Wendy's International WEN
Wendy's is fundamentally a franchise + real estate business trading at a peer-gap discount; the Triarc merger and OpCo turnaround unlock 75-85% upside to $49-$52.
Thesis
Wendy's generates 93% of its adjusted 2008E EBITDA from Brand Wendy's — a high-margin franchise royalty stream plus ~$1bn of owned real estate — while its 1,400 company-operated stores run at a ~1% adjusted EBITDA margin versus franchisee peers 600 bps higher. Applying a 10.5x franchise multiple and a 7.25% cap rate to the real estate yields a standalone 'unfixed' value of $35/share, $42 if OpCo margins are repaired 400bps. Pershing, which holds 15% of Wendy's, argues the pending all-stock merger with Triarc (Arby's) compounds the upside: the combined company trades at just 6.3x with $160mm of identified cost savings, versus QSR peers at 9.3x-10.7x, implying a $49-$52 share price and 75-85% return — a 'second bite' playbook modeled on Pershing's earlier McDonald's campaign.
SCQA
Wendy's is the third-largest US quick-service hamburger chain with ~6,645 restaurants, 80% franchised, and over $1bn of owned real estate — yet the stock has fallen 16% since 2007 while QSR peers are up 38%.

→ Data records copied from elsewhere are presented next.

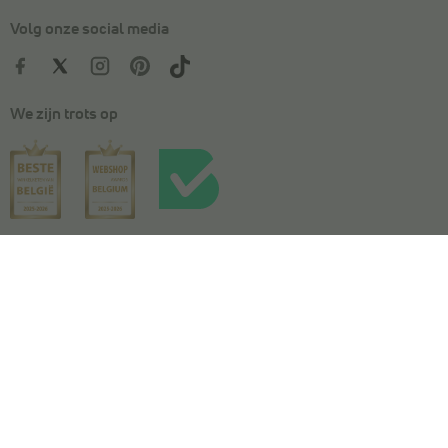
Volg onze social media
We zijn trots op
Kies je maat
In winkelmandje
Algemene voorwaarden
|
Privacy
|
Cookies
|
Actievoorwaarden
|
Wedstrijdvoorwaarden
|
Toegankelijkheidsverklaring
© Copyright 2026 Torfs. All Rights Reserved. NV L. TORFS -
Ondernemingsnummer BE 0404.054.092 - Afschrijverslaan 2, 9140 Temse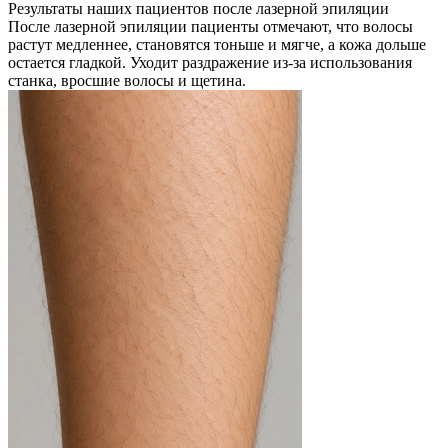
Результаты наших пациентов после лазерной эпиляции
После лазерной эпиляции пациенты отмечают, что волосы
растут медленнее, становятся тоньше и мягче, а кожа дольше
остается гладкой. Уходит раздражение из-за использования
станка, вросшие волосы и щетина.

The market prices Wendy's as a mediocre restaurant operator, missing that Brand Wendy's (franchise royalties + real estate) generates 93% of adjusted EBITDA while company-operated stores earn a ~1% margin — 600bps below franchisees.
Support the pending Triarc merger — Roland Smith's team brings turnaround experience, delivers Arby's at a cheap 7.4x, captures $60mm G&A synergies and $100mm of OpCo margin recovery.
Unfixed standalone Wendy's is worth $35 (25% premium); fixed $42 (50%); combined with Arby's and $160mm of savings, $49-$52 per share — a 75-85% return.
The three reasons
- 1
Brand Wendy's (franchise + real estate) generates 93% of adjusted EBITDA — not a restaurant company
- 2
OpCo stores earn ~1% margin vs. franchisees 600bps higher; a 400bps fix adds ~$86mm EBITDA
- 3
Wendy's/Arby's combined trades at 6.3x vs. QSR peers 10x+, implying $49-$52 (75-85% upside)
Primary demands
- Reframe Wendy's as a brand-royalty + real-estate business, not a restaurant operator
- Support the Triarc (Arby's) all-stock merger to install Roland Smith and realize $160mm of cost savings
- Fix OpCo margins by ~400bps to close the gap with franchised stores
- Unlock value via potential real-estate sale/sale-leaseback and share repurchase
- Explore breakfast daypart rollout and international expansion as additional levers
KPIs cited
Pattern membership
Precedents cited
- McDonald's turnaround (Pershing Square's 2005-2008 campaign)
Composition what's on the 31 slides
Slide gallery ·
Notes
Classic Ackman pattern-match thesis: title 'A Second Bite as Good as the First' (presented ~Ira Sohn 2008) frames Wendy's as the McDonald's playbook redux. Structure is SCQA-perfect — Situation (McD 2002-2003 parallels), Complication (Wendy's misperceived as restaurant operator), Resolution (back Triarc merger + fix OpCo), Reward (SOTP = $35-$42 standalone, $49-$52 with Arby's). Constructive/endorsing tone rather than adversarial — Pershing is backing the Triarc deal and Roland Smith, not fighting the board. No individual author named on cover; credited to Pershing Square Capital Management, L.P. Pershing tendered its shares in the Nov 2006 $35.75 tender and is re-engaging at $28 with a new 15% stake. The McDonald's analog slide (p.6) and twin SOTP pie-chart slides (p.3 McD, p.14 Wendy's) are the rhetorical spine.